Ci sono due casi di cittadini europei che hanno combattuto con le YPG e che, al ritorno a casa, hanno saputo di essere indagati dalla magistratura: un caso in Gran Bretagna e l’altro in Italia, in Sardegna. Su quest’ultimo caso non si sa in base a quale disposizione di legge la Digos e la polizia di Nuoro considerino foreign-fighter persone che hanno combattuto contro il terrorismo di Daesh. L’accusa appare assurda in tutti i sensi, poiché l’Italia partecipa alla coalizione antiterroristica contro l’Isis (Daesh). Il ddl n. 1854 di conversione del decreto antiterrorismo (d.l. n. 7/2015), oltre a punire la “persona arruolata” con finalità di terrorismo anche internazionale per il delitto ex art. 270-quater c.p., ha introdotto nel codice penale l’art. 270-quater1 c.p., che disciplina la nuova fattispecie di reato “Organizzazione di trasferimenti per finalità di terrorismo”. Sia i foreign fighters, cioè coloro che si arruolano per andare a combattere all’estero con i terroristi, che chiunque organizzi, finanzi o propagandi viaggi in territorio estero finalizzati al compimento delle condotte con finalità di terrorismo, è punito con la reclusione dai cinque agli otto anni. Da tutte queste fattispecie è escluso il cittadino Caria che infatti si è si arruolato, ma con i nemici del terrorismo (in teoria, sostenuti anche dall’Italia) e non con i terroristi. Almeno che non si voglia far scattare imprecisate norme internazionali che limitano il fenomeno dei mercenari. Ma un mercenario lo fa per soldi, il combattente europeo delle YPG lo fa per una causa come lo facevano i giovani da tutto il mondo che si arruolavano nelle brigate Internazionali durante la guerra civile spagnola per fermare il franchismo e i nazifascisti.

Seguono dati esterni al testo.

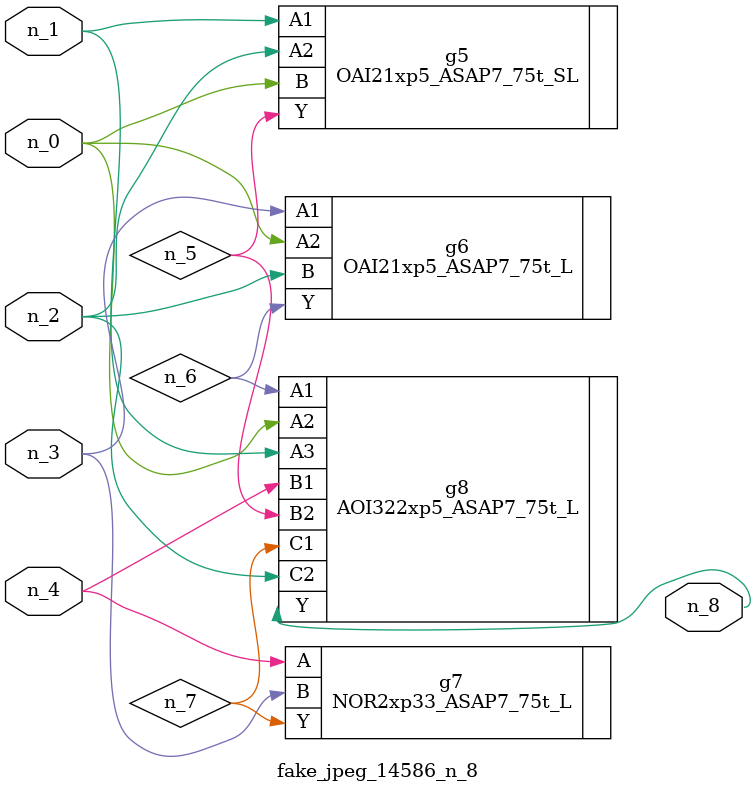
<source format=v>
module fake_jpeg_14586_n_8 (n_3, n_2, n_1, n_0, n_4, n_8);

input n_3;
input n_2;
input n_1;
input n_0;
input n_4;

output n_8;

wire n_6;
wire n_5;
wire n_7;

OAI21xp5_ASAP7_75t_SL g5 ( 
.A1(n_1),
.A2(n_2),
.B(n_0),
.Y(n_5)
);

OAI21xp5_ASAP7_75t_L g6 ( 
.A1(n_3),
.A2(n_0),
.B(n_2),
.Y(n_6)
);

NOR2xp33_ASAP7_75t_L g7 ( 
.A(n_4),
.B(n_3),
.Y(n_7)
);

AOI322xp5_ASAP7_75t_L g8 ( 
.A1(n_6),
.A2(n_0),
.A3(n_1),
.B1(n_4),
.B2(n_5),
.C1(n_7),
.C2(n_2),
.Y(n_8)
);


endmodule
</source>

Analogamente è da rigettare al mittente ogni loro ipotetica associazione a finalità terroristiche?
La Turchia insiste nel considerare le YPG una organizzazione terroristica al pari del PKK turco. In verità, mentre la secondo è effettivamente compresa in una lista delle organizzazioni terroristiche stilata dal Pentagono (sarebbe però opportuno toglierla per cominciare un vero processo di pace, ma questo è un altro discorso), le YPG invece non ci sono e questo ha creato una forte tensione tra Usa e Turchia. Tutto il mondo sa chi sono i terroristi e chi invece li combatte. Le YPG sono una delle principali barriere contro la barbarie di Daesh: iniziare a perseguire i suoi combattenti è profondamente sbagliato e preoccupante.
Da cosa deriva questa “approssimazione” della stampa nel parlare di vicende come queste?
Definire Pierluigi Caria, un giovane sardo che ha combattuto con le YPG, un foreign fighter è una castroneria in tutti i sensi. Il citato decreto antiterrorismo dice chiaramente che si è foreign fighter se ti arruoli per finalità di terrorismo, non per combatterlo. Purtroppo troppi colleghi giornalisti cercano il titolo gridato invece di indagare sulla realtà dei fatti. Siamo dentro quella criminalizzazione della solidarietà che mi pare abbia preso un certa piega negativa negli ultimi tempi.